Part of the problem here is the students involved likely cheated their way through the entire program. The previous dozen or so professors didn’t care, but they ran into one of the few remaining faculty with integrity, and he refused to pass students that, quite literally, knew nothing. It’s dangerous to have integrity in higher education today, although clearly there a few schools where it’s still somewhat safe. I’ll let the professor with integrity give his take on the whole situation:

“I am glad the dean is resigning. I am sorry that it has taken so long. I expected it last June when it became apparent that he was responsible for the grade changes. I am sorry that the dean still has not been relieved of his duties, and won’t be until Dec. 31. Also I am sorry the report did not address the remedial action necessary to redact the four bogus M.B.A. degrees awarded this summer, three in May and one in August, long after this grade changing incident was publicized…”

One comment touches on the unasked questions here:

Why are people complaining about this? Raising graduation rates is the paramount duty of everyone in higher education. The Dean just did his utterly predictable part.

The gentle reader needs to understand completely why this guy wasn’t fired by admin for blatant fraud. Because he was, indeed, doing his job, with the full support of administration, which supports blatant fraud. The whole administration knew about the fraud, as I anyone familiar with grade-change procedures would know:

In legitimate institutions, a lone administrator, even a Dean, cannot just willy-nilly change grades and award degrees. To do so requires three, four, quite possibly five different signatures (faculty, department head, and a dean, to start, and quite possibly a registrar and provost), all asserting that a grade was granted in error—the system is this involved because we all know anything less than that would be prone to forgery.

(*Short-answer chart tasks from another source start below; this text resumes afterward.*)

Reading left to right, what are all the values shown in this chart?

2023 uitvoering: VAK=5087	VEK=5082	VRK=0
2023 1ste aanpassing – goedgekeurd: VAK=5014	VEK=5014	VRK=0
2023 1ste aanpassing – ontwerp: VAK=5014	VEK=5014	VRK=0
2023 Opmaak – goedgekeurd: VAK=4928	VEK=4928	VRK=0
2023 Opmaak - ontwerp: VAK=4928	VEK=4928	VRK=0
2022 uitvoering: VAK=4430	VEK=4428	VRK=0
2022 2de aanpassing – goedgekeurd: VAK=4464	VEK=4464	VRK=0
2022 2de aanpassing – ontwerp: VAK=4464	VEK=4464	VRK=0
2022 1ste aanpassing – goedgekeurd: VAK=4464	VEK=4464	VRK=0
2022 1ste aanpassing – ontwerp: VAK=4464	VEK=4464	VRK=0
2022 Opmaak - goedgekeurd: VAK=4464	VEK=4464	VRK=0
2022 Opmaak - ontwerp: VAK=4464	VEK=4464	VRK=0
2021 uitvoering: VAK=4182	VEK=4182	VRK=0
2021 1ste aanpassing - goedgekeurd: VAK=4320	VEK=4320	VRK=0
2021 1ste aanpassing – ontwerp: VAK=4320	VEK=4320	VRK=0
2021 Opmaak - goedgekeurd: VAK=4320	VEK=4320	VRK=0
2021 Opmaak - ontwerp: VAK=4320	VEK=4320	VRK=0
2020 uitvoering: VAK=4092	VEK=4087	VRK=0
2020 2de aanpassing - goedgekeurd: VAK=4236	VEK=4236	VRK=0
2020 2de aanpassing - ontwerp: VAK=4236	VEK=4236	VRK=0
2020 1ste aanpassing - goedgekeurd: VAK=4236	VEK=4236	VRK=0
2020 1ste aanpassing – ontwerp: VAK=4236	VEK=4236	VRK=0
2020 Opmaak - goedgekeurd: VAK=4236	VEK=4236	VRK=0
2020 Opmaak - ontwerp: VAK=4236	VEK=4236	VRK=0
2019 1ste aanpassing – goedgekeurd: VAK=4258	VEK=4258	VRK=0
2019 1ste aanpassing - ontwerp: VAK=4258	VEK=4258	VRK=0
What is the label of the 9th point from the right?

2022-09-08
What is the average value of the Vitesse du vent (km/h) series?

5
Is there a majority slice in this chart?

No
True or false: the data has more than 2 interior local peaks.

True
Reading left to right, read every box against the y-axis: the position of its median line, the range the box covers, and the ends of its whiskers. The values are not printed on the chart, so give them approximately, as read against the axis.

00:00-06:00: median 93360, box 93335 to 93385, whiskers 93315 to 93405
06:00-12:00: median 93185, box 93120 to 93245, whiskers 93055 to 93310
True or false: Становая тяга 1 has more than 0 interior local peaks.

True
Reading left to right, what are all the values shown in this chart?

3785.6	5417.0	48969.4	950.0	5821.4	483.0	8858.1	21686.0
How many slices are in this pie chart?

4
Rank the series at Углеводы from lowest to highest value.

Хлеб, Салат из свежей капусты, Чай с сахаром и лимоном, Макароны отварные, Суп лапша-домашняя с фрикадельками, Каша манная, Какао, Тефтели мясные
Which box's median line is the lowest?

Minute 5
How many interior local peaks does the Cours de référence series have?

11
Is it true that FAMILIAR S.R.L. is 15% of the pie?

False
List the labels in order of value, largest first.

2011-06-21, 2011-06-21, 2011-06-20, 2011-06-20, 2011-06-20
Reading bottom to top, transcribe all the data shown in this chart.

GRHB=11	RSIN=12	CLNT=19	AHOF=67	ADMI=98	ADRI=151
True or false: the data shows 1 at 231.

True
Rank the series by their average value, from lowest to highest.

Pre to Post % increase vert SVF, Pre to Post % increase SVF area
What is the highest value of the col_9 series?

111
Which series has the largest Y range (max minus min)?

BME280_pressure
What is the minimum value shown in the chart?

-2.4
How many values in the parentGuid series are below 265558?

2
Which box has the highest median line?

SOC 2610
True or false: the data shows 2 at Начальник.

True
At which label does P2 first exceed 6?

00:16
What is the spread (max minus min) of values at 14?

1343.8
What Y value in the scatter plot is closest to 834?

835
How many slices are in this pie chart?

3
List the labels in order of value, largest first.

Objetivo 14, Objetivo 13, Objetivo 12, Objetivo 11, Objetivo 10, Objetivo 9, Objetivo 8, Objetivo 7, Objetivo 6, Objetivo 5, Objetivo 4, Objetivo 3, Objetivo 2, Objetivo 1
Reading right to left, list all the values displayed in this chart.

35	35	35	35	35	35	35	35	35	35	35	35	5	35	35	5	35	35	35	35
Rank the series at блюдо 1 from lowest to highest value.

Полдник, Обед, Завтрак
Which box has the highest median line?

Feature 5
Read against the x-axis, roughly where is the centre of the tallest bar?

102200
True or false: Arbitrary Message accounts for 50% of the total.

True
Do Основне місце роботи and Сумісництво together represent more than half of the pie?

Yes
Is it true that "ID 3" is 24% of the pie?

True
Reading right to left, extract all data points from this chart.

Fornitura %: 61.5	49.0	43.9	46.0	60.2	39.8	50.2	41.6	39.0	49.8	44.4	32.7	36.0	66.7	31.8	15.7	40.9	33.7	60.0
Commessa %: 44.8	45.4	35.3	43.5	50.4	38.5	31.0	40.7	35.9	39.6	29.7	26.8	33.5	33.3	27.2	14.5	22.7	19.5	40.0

Even then, the signatures have to be hand submitted, and then the grades changed. And we’re supposed to believe none of the people involved suspected something was fishy here? This scandal emerged not from an administrator wondering at the strange new way of changing grades and awarding degrees, but because a faculty member at graduation saw students that he knew couldn’t possibly be legitimate graduates. If that faculty didn’t speak (as many, many, don’t) those bogus degrees would have gone unchallenged. All across the country, faculty are too intimidated to speak up.

It’s good to know that I’m not the only faculty at a graduation wondering “how on Earth did that guy graduate?” but I really think accreditation should mandate all schools allow faculty to ask when they see something fishy at graduation…because I’m telling the gentle reader, this isn’t nearly so rare an event.